## ИСХОДНЫЙ ОТРЫВОК:
= = = =

И вдруг — пустота. В СССР он жаловался, что ему не дают дышать. В Америке — стало просто нечем дышать.
Быт вместо счастья
Он обустроился по-новому. Скромный дом под Сан-Франциско, зелёный газон, тишина. Каждое утро — пробежка, травяной чай, овсянка. Он верил, что здоровье можно вырастить, как дерево. Не курил, не пил, даже голову мыл луковой водой — чтобы укрепить волосы. Соседи морщились от запаха, а он только смеялся: «Это мой луковый амулет».
Больше всего он боялся рака. Болезни матери. Именно поэтому её урну он увёз с собой из Москвы и закопал во дворе — не смог оставить её там, где, по его словам, «всё врет». Он разговаривал с могилой, как с живым человеком.
В Америке он больше не смешил никого. Не потому что не хотел — потому что смех без ответа обиднее, чем молчание.
Любовь и одиночество
Женщины в его жизни появлялись как надежды — каждая новая казалась началом. Первая жена, Людмила, была студенткой, союз длился недолго. Вторую, Марию Шатинскую, он любил всерьёз: архитектор, умная, спокойная. Но их совместная жизнь оказалась трудным экзаменом на славу. Его разрывали съёмки, интервью, поклонницы, а она не выдержала — к тому же смерть их маленькой дочери разбила обоих.
Мария не хотела эмигрировать, Савелий — не мог больше оставаться. Они разошлись.
В США он женился снова — на Фаине Зборовской. Через год родилась девочка, Бася, названная в честь его матери. Ради неё он жил, как будто всё можно начать сначала. Но любовь и здесь треснула: жена ушла, забрав ребёнка. Савелий переживал это тяжело — именно тогда он впервые признался друзьям, что чувствует себя «комиком без сцены».

= = = =

## ВЫДЕРЖКИ ИЗ ДАННЫХ:

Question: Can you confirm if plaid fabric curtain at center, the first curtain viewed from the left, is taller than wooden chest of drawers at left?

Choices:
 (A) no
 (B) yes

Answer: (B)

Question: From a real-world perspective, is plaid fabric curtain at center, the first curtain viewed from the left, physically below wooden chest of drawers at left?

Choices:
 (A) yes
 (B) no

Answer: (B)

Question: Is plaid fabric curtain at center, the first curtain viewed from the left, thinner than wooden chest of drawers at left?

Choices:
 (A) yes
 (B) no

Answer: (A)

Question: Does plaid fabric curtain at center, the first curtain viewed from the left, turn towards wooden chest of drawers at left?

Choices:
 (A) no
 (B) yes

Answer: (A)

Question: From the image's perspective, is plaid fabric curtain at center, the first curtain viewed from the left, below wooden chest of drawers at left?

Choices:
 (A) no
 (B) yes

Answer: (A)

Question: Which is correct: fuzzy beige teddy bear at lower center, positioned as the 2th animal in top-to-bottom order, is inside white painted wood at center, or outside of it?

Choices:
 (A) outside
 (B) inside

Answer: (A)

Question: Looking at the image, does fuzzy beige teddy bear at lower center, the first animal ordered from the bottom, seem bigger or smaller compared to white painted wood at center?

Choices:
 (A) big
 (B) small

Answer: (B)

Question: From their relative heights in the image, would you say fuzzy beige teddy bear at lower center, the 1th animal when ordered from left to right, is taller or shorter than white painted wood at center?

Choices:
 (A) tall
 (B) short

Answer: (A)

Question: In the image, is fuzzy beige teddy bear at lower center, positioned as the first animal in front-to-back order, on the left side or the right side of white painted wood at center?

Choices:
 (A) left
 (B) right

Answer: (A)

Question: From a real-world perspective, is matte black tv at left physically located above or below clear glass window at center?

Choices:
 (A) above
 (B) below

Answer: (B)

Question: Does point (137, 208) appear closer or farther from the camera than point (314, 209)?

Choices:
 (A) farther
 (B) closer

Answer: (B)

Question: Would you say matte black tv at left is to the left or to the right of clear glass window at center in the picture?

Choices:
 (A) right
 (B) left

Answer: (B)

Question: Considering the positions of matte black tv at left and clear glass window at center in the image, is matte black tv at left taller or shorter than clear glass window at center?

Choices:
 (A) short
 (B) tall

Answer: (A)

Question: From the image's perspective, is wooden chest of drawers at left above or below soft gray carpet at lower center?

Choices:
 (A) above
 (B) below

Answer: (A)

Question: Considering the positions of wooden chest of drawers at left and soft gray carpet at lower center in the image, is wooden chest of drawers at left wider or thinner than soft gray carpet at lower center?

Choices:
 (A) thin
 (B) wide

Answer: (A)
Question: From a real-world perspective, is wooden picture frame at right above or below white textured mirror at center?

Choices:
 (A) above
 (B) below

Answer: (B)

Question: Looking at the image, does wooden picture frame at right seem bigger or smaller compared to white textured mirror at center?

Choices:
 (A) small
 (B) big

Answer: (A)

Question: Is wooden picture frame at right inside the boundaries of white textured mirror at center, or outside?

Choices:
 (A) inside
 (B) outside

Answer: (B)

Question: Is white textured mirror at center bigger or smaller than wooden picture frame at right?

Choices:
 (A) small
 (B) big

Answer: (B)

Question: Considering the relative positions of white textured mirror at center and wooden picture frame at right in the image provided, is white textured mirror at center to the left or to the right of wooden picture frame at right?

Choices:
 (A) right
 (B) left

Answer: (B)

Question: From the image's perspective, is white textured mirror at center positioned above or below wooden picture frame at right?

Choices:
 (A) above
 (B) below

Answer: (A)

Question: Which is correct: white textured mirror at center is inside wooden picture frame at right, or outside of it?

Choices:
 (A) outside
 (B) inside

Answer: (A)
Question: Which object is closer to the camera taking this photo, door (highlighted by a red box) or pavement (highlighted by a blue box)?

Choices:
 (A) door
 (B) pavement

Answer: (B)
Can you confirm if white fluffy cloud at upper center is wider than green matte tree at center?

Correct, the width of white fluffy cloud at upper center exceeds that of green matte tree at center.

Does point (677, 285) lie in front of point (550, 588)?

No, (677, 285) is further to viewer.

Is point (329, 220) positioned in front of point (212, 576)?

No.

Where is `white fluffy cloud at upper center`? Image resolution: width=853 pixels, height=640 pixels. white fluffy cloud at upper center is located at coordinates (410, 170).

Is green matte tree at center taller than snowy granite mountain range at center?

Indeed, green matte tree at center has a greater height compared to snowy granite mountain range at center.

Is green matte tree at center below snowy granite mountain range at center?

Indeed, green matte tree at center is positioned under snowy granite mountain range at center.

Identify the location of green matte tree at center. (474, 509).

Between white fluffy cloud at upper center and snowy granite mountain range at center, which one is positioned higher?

= = = =

## УСЛОВИЯ ЗАДАНИЯ:
1. Как, согласно исходному отрывку, назвали девочку, родившуюся у Савелия в браке с Фаиной Зборовской?
2. Продолжите исходный отрывок о жизни Савелия, начав сразу после его последнего предложения.
Записи для выполнения не понадобятся.

## ОТВЕТЫ К ЗАДАНИЮ:
1. Бася.

2.
А потом — Наталья. Моложе на двадцать один год, хрупкая, живая. С ней он впервые стал по-настоящему спокоен. Дом, семья, собака. Он говорил, что наконец перестал бежать.
Но жизнь решила иначе.
Последний акт
Он боялся онкологии всю жизнь — и всё равно не избежал её. Диагноз прозвучал как издёвка: рак кишечника. Для человека, который не пил, не курил, ел овсянку и пил настои из трав, это звучало как приговор за добродетель. Он лечился, пробовал всё, что предлагали врачи, потом — то, что советовали друзья. Переехал к океану, дышал солёным воздухом, читал молитвы. Но болезнь двигалась быстрее, чем он успевал шутить над ней.
Последние месяцы были тихими. Рядом — Наталья, та самая, ради которой он вдруг поверил, что успеет прожить ещё лет тридцать. Она не отходила от него ни на шаг. А он всё повторял, что ещё поставит спектакль, что его ждут новые роли, что дочка из первой семьи когда-нибудь поймёт, как он скучал.
Он писал друзьям письма — странные, короткие, будто реплики со сцены:
«Не дайте им сказать, что я уехал за славой. Я уехал за воздухом».
«Скажите зрителям, что я всё равно с ними».
Он умер в 1995 году, в Америке, у самого края океана. Того самого, через который когда-то бежал дышать. Ему было шестьдесят.
Похоронили Савелия Викторовича на еврейском кладбище под Сан-Франциско. На могиле — камень, фото и еле заметная надпись: «Actor». Без уточнений. Как будто этого слова достаточно, чтобы объяснить всё.
После аплодисментов
В России о нём вспомнили не сразу. Его фильмы вернулись на экраны уже после его смерти. Люди снова смеялись над знакомыми репликами, не всегда понимая, сколько за этим смехом боли. Сегодня кажется, что он всегда был где-то между двух миров — слишком живой для советской витрины и слишком «русский» для Голливуда.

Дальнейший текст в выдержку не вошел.